The concentration and components present in various collection kits are important factors for the quality of the final product when used for molecular purposes. Methanol-based liquid media have been shown to preserve the morphological structure, as well as allowing the molecular structure to be maintained without reaction interferences. Many CML collection media with formaldehyde in their composition have been shown to significantly interfere with the molecular structure of the cell, thus hindering the efficient use of these collections for molecular investigations. Formalin is widely used as a morphological preservative, but it favors cross-linking of HPV DNA between other targets and nuclear proteins, known as crosslinking, which will result in DNA fragmentation and cause interference in PCR amplification, reducing the sensitivity of the assay and the possibility of false-negative results27^,28.
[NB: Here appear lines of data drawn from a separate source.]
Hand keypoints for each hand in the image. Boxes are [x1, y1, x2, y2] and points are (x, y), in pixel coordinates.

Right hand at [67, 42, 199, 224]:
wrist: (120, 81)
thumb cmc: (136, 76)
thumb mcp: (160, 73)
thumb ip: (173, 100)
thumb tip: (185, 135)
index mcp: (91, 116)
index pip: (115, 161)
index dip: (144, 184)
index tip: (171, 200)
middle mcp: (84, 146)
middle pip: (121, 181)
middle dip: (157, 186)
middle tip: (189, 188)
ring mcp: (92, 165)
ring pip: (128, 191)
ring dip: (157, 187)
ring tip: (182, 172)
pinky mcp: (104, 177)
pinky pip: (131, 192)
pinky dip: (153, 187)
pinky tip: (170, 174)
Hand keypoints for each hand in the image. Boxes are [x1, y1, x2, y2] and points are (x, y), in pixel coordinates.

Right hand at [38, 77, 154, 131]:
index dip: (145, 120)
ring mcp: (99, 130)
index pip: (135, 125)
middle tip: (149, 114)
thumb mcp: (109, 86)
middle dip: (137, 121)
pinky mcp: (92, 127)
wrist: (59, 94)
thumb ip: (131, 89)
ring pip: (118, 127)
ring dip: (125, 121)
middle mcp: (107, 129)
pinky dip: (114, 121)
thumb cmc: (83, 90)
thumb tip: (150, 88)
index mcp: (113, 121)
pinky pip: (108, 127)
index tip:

The Kolplast CellPreserv Liquid Cytology System Liquid Cytology System collector has undergone molecular validation in private and public laboratories, including various Molecular Biology platforms. Its methanol-based composition provides the preservative medium with adequate performance for direct loading for real-time PCR tests, without the need for prior treatments to remove components such as formalin. Its composition has demonstrated, in various studies, optimum analytical performance, without causing interference and/or inhibition of its chemical preservative components in real-time PCR reactions, as well as allowing the material to be collected and transported at room temperature, without the need for prior refrigeration ²⁹.

The liquid medium CellPreserv Kolplast demonstrates high stability, preservation of cell morphology and genetic material in the samples, excellent performance for molecular tests and effectively helps to increase capillarity in the performance of preventive tests, facilitating the management and screening measures for cervical cancer in the population at risk, according to the Ministry of Health Guidelines.
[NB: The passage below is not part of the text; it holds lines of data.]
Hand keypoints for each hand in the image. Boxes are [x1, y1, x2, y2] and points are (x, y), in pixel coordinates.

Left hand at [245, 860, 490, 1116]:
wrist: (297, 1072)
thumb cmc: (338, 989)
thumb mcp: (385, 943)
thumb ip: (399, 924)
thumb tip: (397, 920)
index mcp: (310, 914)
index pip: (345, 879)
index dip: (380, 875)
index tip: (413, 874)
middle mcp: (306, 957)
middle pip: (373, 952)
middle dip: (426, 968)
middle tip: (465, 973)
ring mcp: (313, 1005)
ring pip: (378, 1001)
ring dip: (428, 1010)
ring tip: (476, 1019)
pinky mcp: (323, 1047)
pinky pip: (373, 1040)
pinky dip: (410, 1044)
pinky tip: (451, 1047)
The aim of this study was to evaluate the performance of the liquid medium CellPreserv Kolplast liquid medium for molecular assays to detect the HPV virus.

CASUISTRY AND METHOD

50 specimens of cervical-vaginal brushings were tested, collected from the liquid medium CellPreserv Kolplastat the private laboratory IPOGLab – São Paulo/Brazil. All the samples were tested using molecular techniques considered the gold standard for high-risk oncogenic HPV types.

The molecular methodologies tested were Hybrid Capture 2v2 ³⁰, for the high-risk oncogenic HPV group (types: 16, 18, 31, 33, 35, 39, 45, 51, 52, 56, 58, 59 and 68) (^QIAGEN®) with an analytical sensitivity of 1pg/ml or 5.000 viral copies, and the real-time PCR (polymerase chain reaction) assay using the Cobas 4800 system (^ROCHE®)31 with specific HPV genotyping of high oncogenic risk: HPV 16 and HPV 18 and for the group as a whole: 31, 33, 35, 39, 45, 51, 52, 56, 58, 59, 66 and 68, with an analytical sensitivity of 50 viral copies. Both tests were carried out at the IPOGLab laboratory in São Paulo.

The loading protocols in both methodologies were followed as developed for PreservCyt liquid medium (^HOLOGIC®).